_EXPLORE THE MATERIAL_
1) Could you quote the text on the consenting Bridegroom starting with "We can learn" and going on through "blame someone else."?
2) Answer these from the text on the consenting Bridegroom:
(a) What date is given under the heading "The Eternally Consenting Bridegroom"?
(b) Which book and page is the opening quotation credited to?
(c) Which psalm is cited for "His mercy endures forever"?
::: TEXT SECTION :::
We can learn to make hypotheses that will motivate us to improve our lives and thereby heal our hurts. This is the opposite of blaming. When we blame someone for our troubles, we remain stuck in the past and extend the pain. Unfortunately, we are unaware of how much we limit our chances of healing when we blame someone else.

— Dr. Fred Luskin, Forgive for Good, p. 24.

The Eternally Consenting Bridegroom

Saturday, January 13th, 2018

Because God, by nature, is the eternally consenting Bridegroom, there are two things he cannot and will not do:

He will not ever make you marry his Son, because an irresistible grace would violate your consent. Your part will always and forever be by consent.

His consent will never end, because a violent ultimatum would violate your consent. Divine love will always and forever be by consent. Emphasis on forever. “His mercy endures forever” (Psalm 136). “I have loved you with an everlasting love; I have drawn you with unfailing kindness” (Jer. 31:3).

I don’t believe the divine courtship involves wearing you down with his love until you give up. It’s simply that he’ll always love you, with a love that even outlasts and overcomes death (Song of Solomon 8). The Bible at least hints (Rev. 21-22) that the prodigal Father will wait for you, invite you and keep the doors open for you until you’re ready to come home. He’ll wait for you forever.”
::: PROVIDED RECORDS :::
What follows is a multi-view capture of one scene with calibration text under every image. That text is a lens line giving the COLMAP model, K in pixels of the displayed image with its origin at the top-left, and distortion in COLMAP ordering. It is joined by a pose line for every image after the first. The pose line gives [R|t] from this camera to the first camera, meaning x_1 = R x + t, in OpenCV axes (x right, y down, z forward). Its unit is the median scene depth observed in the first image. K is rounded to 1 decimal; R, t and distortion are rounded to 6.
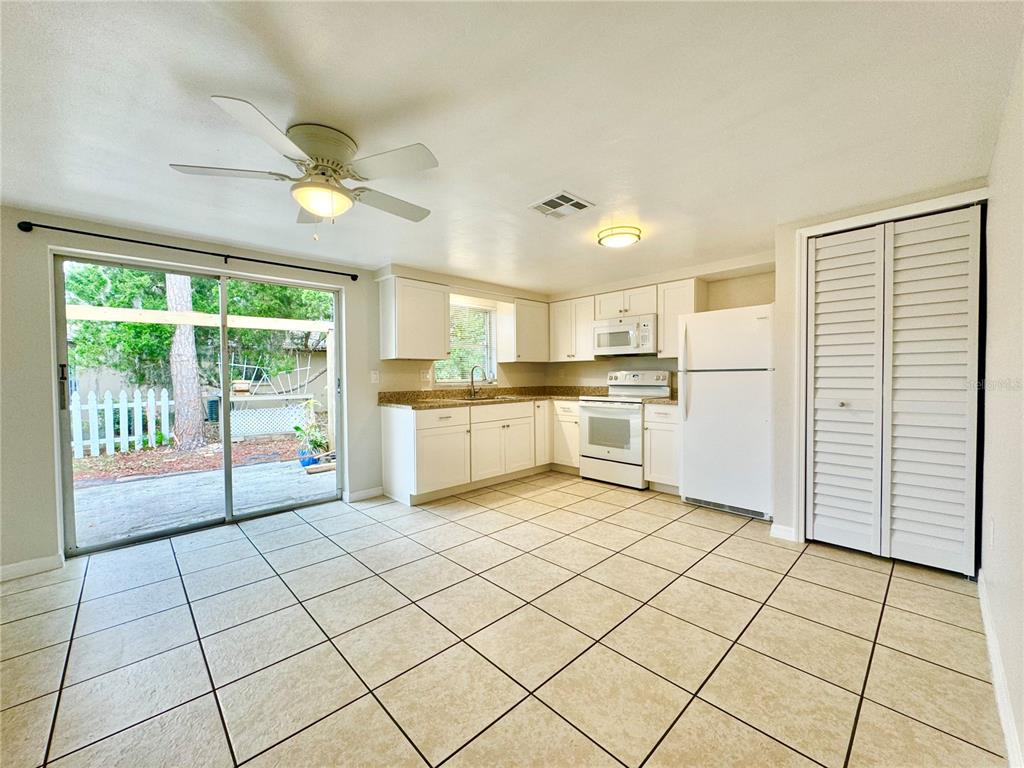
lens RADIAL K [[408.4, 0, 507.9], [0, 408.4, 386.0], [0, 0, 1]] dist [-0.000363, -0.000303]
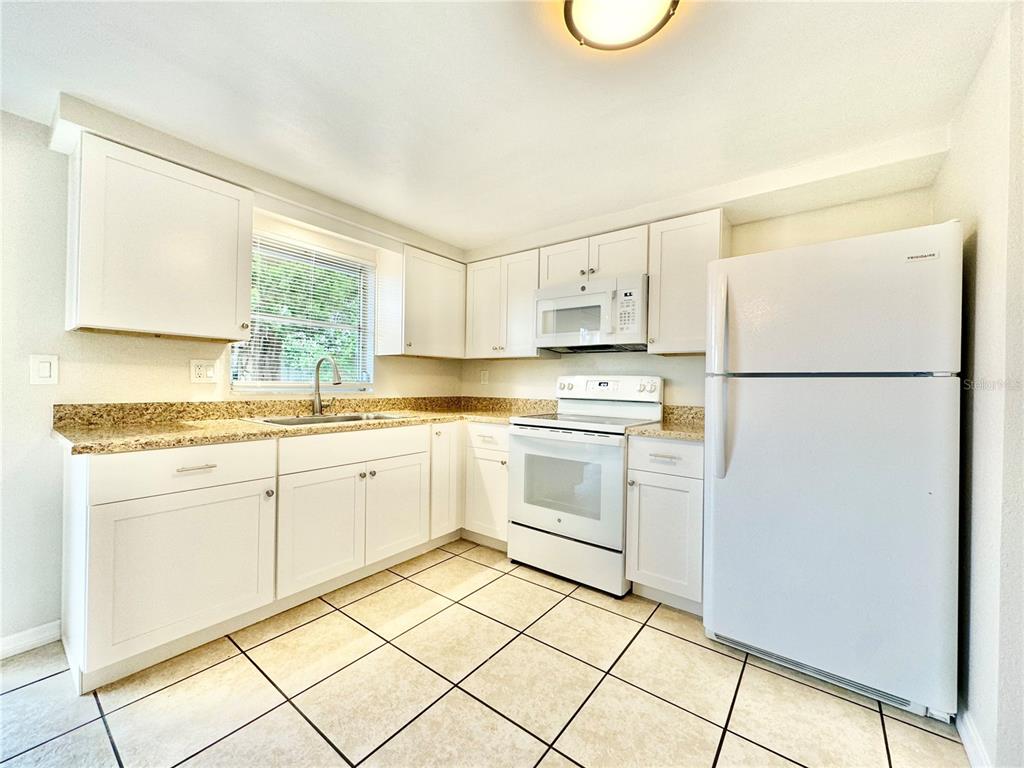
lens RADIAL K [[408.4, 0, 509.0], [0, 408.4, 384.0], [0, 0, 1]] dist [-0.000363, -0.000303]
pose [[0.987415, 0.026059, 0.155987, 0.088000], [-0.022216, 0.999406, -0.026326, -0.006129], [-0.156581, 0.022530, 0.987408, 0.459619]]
:::
::: PROVIDED RECORDS :::
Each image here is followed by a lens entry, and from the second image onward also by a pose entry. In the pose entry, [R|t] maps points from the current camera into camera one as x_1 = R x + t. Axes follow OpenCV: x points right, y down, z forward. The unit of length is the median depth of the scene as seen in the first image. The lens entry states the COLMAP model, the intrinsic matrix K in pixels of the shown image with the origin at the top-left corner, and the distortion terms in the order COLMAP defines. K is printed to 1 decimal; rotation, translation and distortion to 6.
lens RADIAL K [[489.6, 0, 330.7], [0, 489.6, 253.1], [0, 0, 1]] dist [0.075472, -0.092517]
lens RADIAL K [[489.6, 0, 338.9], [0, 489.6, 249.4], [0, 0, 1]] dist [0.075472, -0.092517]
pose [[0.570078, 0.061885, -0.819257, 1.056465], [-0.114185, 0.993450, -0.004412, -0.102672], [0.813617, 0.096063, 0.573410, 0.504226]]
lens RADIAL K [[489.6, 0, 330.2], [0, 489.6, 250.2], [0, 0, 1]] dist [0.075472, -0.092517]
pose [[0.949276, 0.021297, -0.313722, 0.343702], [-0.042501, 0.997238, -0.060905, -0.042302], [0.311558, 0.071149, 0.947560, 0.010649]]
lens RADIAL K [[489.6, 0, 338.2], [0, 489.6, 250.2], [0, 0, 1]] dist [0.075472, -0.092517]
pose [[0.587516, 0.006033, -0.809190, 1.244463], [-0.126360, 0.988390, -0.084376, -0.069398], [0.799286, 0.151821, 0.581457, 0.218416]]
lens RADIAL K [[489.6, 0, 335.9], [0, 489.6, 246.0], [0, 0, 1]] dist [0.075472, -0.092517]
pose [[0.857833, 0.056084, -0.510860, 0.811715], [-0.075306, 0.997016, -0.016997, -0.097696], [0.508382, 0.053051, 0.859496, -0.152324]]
:::
::: PROVIDED RECORDS :::
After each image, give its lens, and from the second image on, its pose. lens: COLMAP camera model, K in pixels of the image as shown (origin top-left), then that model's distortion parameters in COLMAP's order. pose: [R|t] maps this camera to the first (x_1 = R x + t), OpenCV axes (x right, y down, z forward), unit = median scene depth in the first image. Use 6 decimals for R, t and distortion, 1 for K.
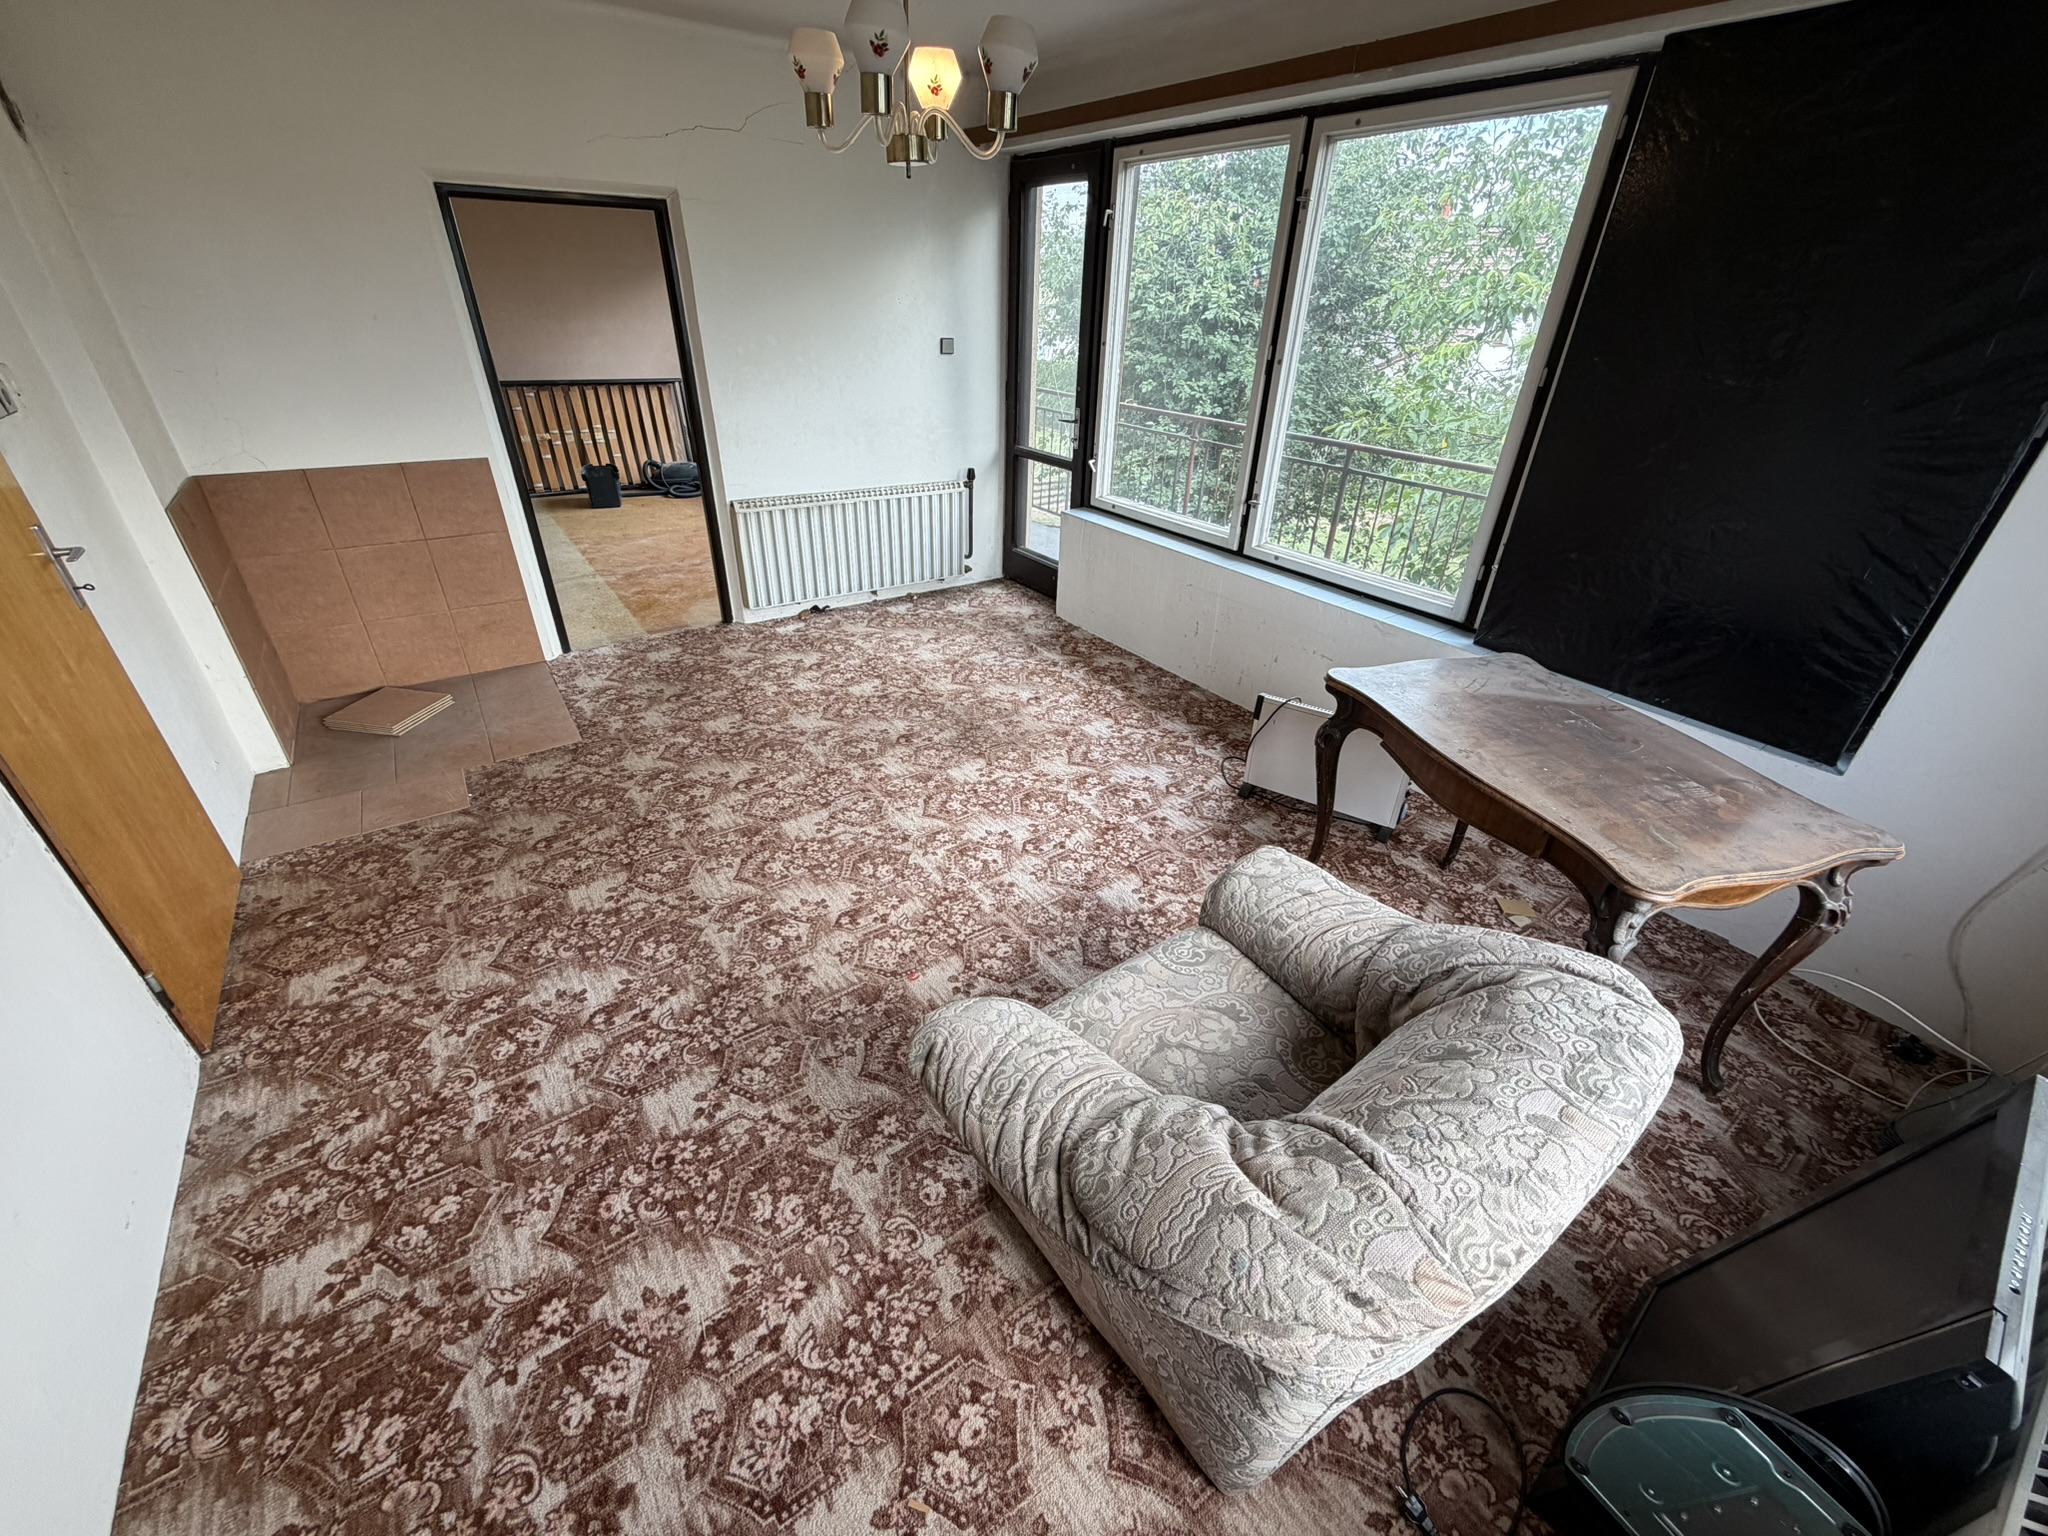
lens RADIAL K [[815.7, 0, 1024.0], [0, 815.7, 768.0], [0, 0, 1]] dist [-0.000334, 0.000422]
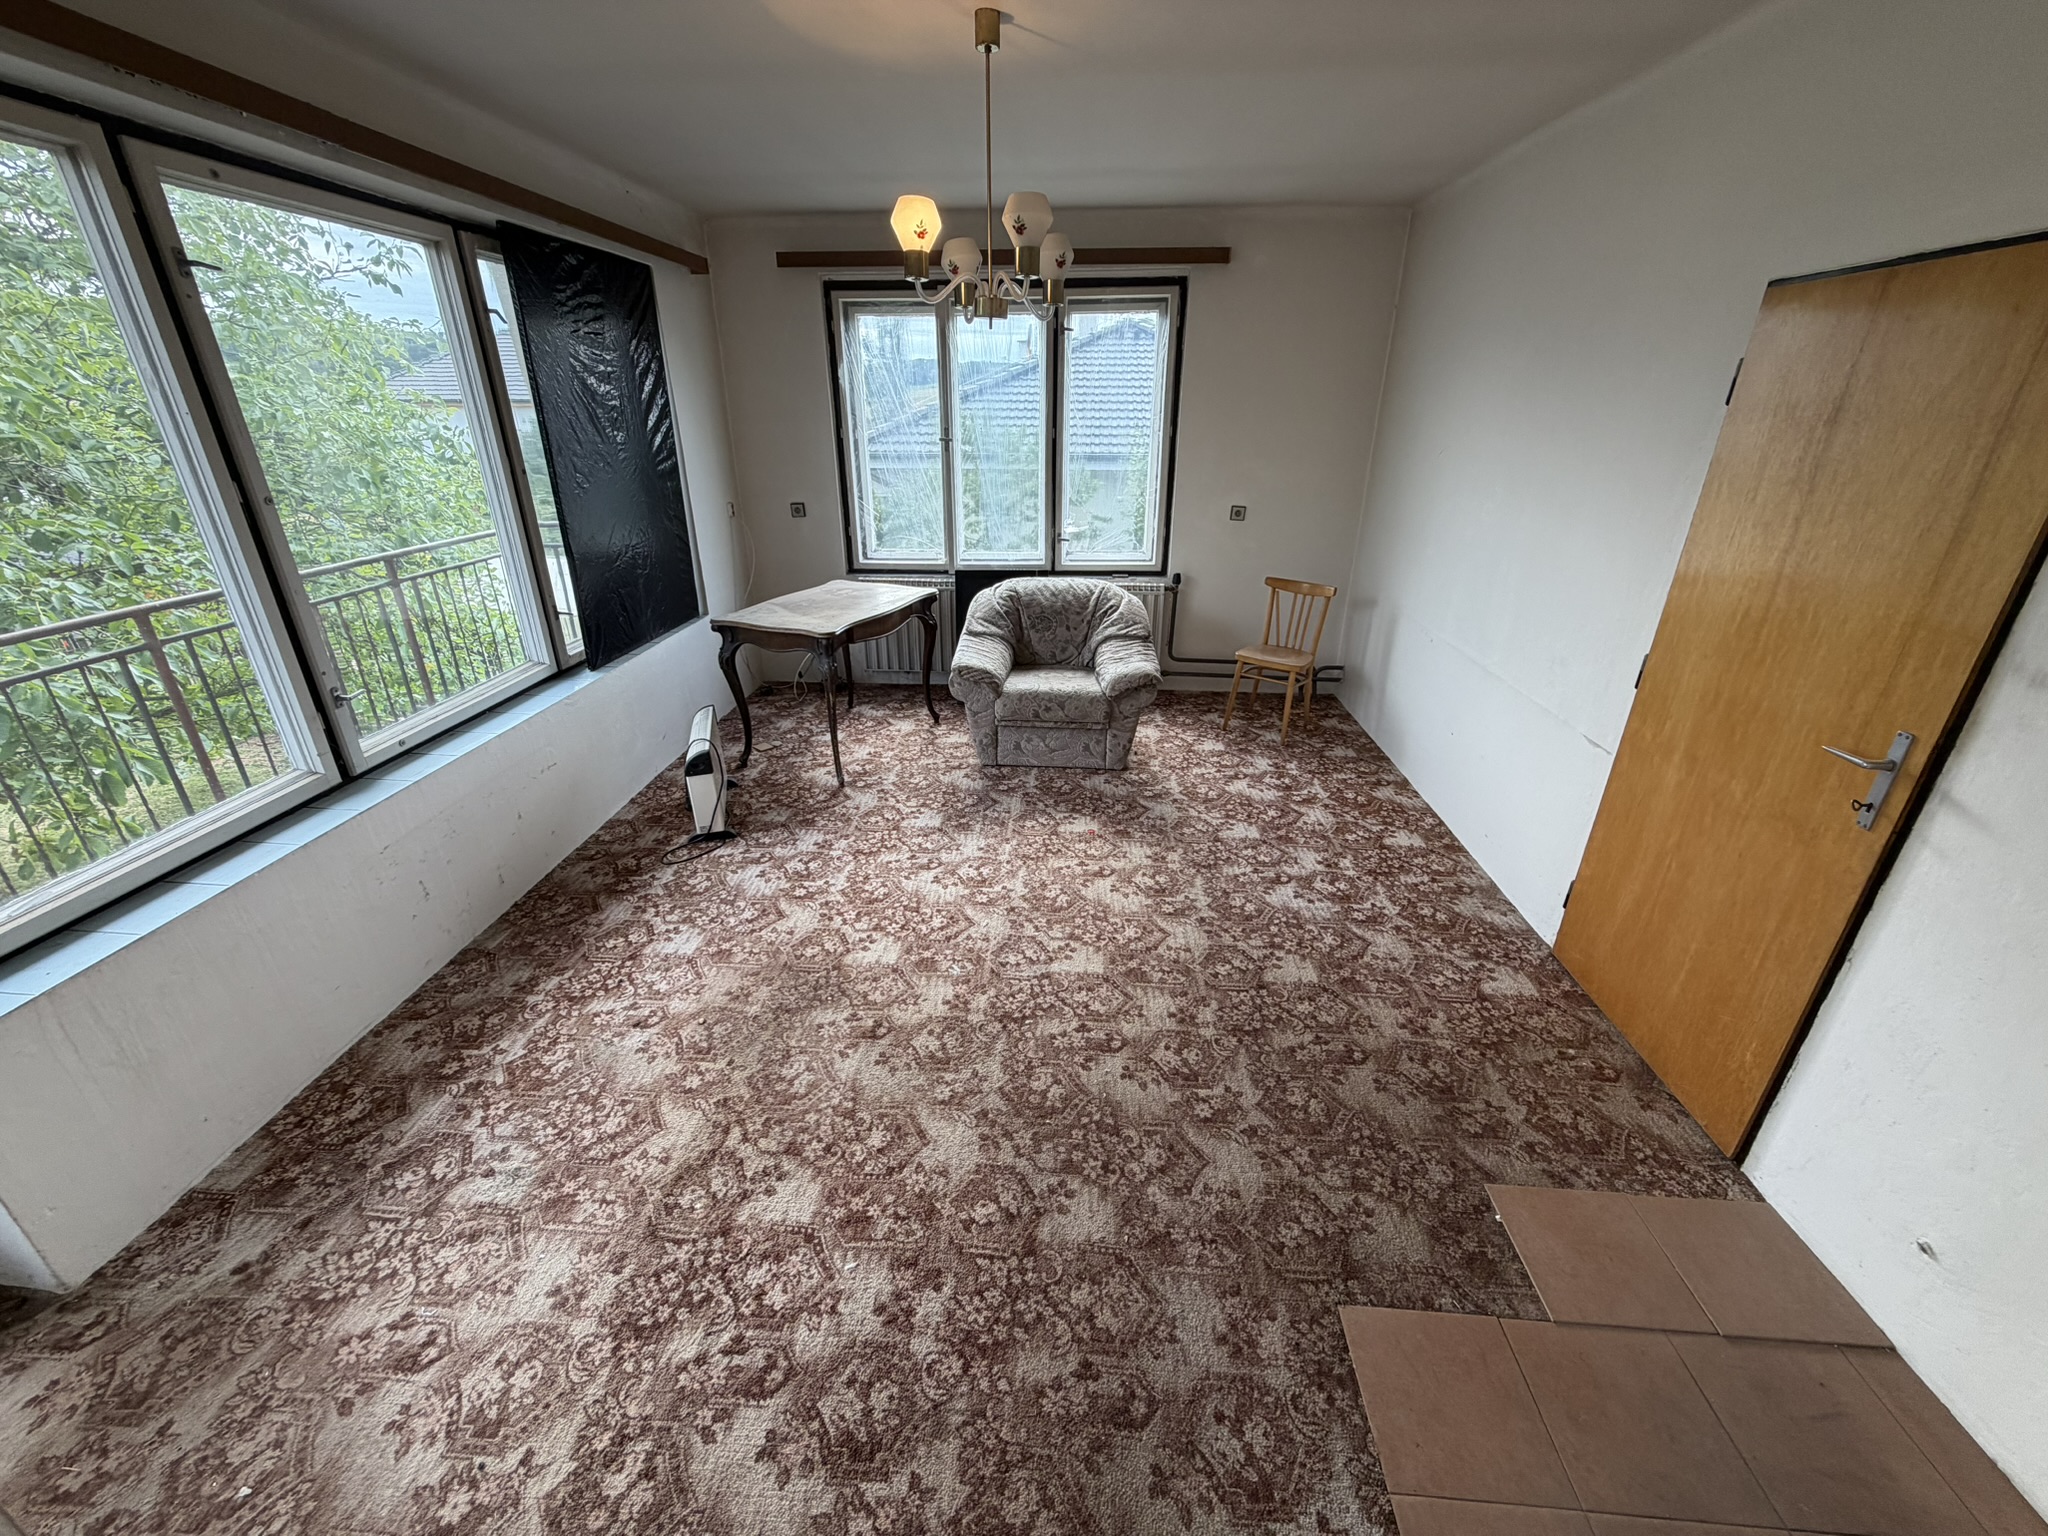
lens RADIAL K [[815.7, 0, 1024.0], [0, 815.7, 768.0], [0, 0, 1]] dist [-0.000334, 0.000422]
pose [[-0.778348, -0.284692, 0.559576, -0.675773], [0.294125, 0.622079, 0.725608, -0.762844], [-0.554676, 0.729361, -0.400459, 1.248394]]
:::
_TASK-BY-TASK RESULTS_
1)
We can learn to make hypotheses that will motivate us to improve our lives and thereby heal our hurts. This is the opposite of blaming. When we blame someone for our troubles, we remain stuck in the past and extend the pain. Unfortunately, we are unaware of how much we limit our chances of healing when we blame someone else.

2)
(a) Saturday, January 13th, 2018
(b) Forgive for Good, p. 24
(c) Psalm 136